* **Stated goal 1**: Say whether each statement agrees with the patent text on merging clusters, answering yes or no and quoting the words from it that decide the matter: (a) In K-means clustering for images, each data point is assigned to the cluster with the nearest centroid. (b) In the context of images, a single cluster may be called a "visual vocabulary." (c) The assigning of points and recalculation of centroids repeat until the centroids no longer move.
* **Stated goal 2**: Pick up the patent text on merging clusters after its last sentence and continue it.

* **Extracted text**:
begin

A determination is made as to whether to merge clusters of objects. Semantic information is input for at least one of the objects. A compactness of a candidate cluster to be formed when a first cluster and a second cluster are merged is evaluated. A cluster quality of the candidate cluster is evaluated, based on the semantic information. The first cluster and the second cluster are merged in a case that the compactness of the candidate cluster relative to a compactness of the first and second clusters exceeds a compactness threshold, and the cluster quality of the candidate cluster relative to a cluster quality of the first and second clusters exceeds a cluster quality threshold.

Description

    FIELD OF THE INVENTION
  • The present disclosure relates to merging clusters of related objects (such as images), and more specifically to application of cluster merging criteria.
  • BACKGROUND OF THE INVENTION
  • In the field of data analysis and retrieval, it is common to perform clustering to help describe features of multiple objects in a generalized manner. In particular, objects that are similar are grouped in clusters so that objects may be represented in a more compact way. For example, in the context of images, a cluster may be referred to as a “visual word” because it represents a general visual concept. A series of visual words may be used to construct a “visual vocabulary” for describing or comparing images.
  • In one example, clustering is performed by “K-means” clustering. K-means clustering aims to partition n objects into k clusters based on respective data points corresponding to one or more objects. Specifically, in K-means clustering for images, each data point corresponding to an image feature is assigned to a cluster with the nearest centroid (arithmetic mean of all points in the cluster). When all points have been assigned, the positions of the centroids are recalculated. The assigning of points and recalculation of centroids are iterated until the centroids no longer move.

end

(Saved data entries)
begin

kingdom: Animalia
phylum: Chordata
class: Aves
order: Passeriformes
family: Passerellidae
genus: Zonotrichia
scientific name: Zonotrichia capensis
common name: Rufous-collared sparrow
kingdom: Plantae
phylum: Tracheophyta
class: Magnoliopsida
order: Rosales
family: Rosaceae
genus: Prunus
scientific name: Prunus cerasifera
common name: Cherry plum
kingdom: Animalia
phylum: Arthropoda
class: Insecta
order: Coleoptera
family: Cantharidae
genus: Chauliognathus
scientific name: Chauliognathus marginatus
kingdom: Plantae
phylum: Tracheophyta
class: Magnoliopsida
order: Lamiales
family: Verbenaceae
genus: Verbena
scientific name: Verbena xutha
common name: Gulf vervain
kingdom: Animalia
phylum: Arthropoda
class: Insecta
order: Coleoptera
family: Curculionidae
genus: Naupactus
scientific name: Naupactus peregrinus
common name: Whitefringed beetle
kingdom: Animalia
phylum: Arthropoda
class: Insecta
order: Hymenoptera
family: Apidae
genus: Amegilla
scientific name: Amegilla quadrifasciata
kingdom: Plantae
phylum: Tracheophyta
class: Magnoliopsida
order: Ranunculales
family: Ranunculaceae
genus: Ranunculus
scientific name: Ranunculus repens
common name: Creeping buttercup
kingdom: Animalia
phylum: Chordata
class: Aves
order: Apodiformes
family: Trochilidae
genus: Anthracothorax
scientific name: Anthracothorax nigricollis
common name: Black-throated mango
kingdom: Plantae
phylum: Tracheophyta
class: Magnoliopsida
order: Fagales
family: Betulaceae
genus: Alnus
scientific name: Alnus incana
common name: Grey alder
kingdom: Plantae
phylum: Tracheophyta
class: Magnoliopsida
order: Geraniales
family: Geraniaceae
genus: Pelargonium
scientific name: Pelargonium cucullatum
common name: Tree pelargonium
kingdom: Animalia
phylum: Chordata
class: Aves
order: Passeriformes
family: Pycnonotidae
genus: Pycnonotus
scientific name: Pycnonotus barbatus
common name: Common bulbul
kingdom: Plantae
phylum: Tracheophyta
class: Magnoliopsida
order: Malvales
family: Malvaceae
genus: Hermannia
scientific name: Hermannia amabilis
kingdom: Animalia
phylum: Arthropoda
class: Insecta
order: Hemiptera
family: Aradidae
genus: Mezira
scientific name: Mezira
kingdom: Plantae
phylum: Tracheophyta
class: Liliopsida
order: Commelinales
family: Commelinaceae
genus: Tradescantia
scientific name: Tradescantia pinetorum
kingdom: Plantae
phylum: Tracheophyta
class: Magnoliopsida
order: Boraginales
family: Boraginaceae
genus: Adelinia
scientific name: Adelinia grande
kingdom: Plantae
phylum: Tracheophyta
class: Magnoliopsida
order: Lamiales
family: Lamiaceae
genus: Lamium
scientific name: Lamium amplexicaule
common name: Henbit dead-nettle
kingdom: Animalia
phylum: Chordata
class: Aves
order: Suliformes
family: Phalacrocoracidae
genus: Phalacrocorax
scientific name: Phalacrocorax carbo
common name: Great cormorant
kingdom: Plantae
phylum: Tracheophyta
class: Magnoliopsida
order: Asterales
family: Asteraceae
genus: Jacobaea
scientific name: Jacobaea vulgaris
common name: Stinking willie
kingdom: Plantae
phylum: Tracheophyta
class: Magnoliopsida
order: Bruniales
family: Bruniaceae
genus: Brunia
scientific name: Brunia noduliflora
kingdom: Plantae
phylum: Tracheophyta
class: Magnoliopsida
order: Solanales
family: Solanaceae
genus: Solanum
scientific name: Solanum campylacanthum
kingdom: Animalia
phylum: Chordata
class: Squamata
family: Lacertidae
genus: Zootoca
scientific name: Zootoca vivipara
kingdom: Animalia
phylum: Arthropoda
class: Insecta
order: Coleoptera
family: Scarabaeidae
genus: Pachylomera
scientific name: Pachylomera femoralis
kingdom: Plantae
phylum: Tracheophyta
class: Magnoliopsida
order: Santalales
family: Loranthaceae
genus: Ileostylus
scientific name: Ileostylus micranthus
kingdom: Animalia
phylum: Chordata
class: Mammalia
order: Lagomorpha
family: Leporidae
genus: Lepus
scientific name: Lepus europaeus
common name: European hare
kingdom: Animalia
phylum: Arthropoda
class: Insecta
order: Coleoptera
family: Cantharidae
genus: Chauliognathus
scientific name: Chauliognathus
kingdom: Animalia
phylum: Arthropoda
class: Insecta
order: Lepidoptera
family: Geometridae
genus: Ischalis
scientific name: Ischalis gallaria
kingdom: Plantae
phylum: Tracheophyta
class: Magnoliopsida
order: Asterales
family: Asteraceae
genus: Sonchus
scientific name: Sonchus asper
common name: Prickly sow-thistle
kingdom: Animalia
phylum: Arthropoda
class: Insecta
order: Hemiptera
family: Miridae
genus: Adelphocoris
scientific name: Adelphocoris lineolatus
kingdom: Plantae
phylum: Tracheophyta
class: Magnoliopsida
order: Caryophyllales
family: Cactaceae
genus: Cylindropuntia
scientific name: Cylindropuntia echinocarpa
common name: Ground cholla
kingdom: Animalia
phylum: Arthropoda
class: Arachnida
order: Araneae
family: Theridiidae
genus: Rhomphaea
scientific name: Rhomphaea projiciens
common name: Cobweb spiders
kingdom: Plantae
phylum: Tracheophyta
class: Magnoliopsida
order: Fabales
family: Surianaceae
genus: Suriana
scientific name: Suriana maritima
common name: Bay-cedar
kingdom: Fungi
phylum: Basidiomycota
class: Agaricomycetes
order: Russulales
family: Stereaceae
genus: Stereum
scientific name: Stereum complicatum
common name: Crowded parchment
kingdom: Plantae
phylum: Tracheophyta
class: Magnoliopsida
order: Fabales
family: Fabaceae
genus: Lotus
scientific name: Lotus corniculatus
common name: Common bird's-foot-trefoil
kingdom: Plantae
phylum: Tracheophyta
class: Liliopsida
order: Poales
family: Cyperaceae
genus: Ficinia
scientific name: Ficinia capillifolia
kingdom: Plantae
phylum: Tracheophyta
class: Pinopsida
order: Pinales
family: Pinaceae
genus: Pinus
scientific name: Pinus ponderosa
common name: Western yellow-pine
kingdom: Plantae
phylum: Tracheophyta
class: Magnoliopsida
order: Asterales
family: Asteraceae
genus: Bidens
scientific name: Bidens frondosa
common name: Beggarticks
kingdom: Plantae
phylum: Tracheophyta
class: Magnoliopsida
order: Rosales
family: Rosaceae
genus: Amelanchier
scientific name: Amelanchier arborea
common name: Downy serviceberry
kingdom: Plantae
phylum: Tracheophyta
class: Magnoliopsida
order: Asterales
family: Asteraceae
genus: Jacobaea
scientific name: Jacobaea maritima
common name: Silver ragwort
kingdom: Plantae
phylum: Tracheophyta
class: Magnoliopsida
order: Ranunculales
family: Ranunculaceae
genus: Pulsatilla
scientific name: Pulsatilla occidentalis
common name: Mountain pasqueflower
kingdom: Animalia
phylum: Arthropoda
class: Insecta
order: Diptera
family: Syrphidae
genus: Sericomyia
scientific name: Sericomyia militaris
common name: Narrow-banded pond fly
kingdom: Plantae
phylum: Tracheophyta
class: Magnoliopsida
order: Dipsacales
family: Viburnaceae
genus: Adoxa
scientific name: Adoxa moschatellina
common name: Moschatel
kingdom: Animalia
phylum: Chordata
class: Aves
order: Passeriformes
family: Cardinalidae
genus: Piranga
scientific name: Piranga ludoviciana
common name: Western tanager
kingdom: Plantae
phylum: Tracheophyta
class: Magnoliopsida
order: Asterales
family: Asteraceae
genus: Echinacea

end

* **Expected output 1**:
(a) Yes: "each data point corresponding to an image feature is assigned to a cluster with the nearest centroid"
(b) No: "a cluster may be referred to as a “visual word”"
(c) Yes: "The assigning of points and recalculation of centroids are iterated until the centroids no longer move."

* **Expected output 2**:
  • SUMMARY
  • Nevertheless, K-means clustering and other conventional clustering methods often result in cluster sets which are impractical or undesirable. For example, with images, the number of clusters generated by conventional means may not be suitable for a visual vocabulary. If too few clusters are generated, the visual vocabulary is not descriptive enough. If too many clusters are generated, the visual words are very small and cover an overly specific set of visual features. Similar shortcomings may occur when describing other types of objects (e.g., audio files).
  • The foregoing situation is addressed by determining whether to merge clusters of objects based on both a cluster compactness measure and a cluster quality measure.
  • Thus, in an example embodiment described herein, a determination is made as to whether to merge clusters of objects. Semantic information is input for at least one of the objects. A compactness of a candidate cluster to be formed when a first cluster and a second cluster are merged is evaluated. A cluster quality of the candidate cluster is evaluated, based on the semantic information. The first cluster and the second cluster are merged in a case that the compactness of the candidate cluster relative to a compactness of the first and second clusters exceeds a compactness threshold, and the cluster quality of the candidate cluster relative to a cluster quality of the first and second clusters exceeds a cluster quality threshold.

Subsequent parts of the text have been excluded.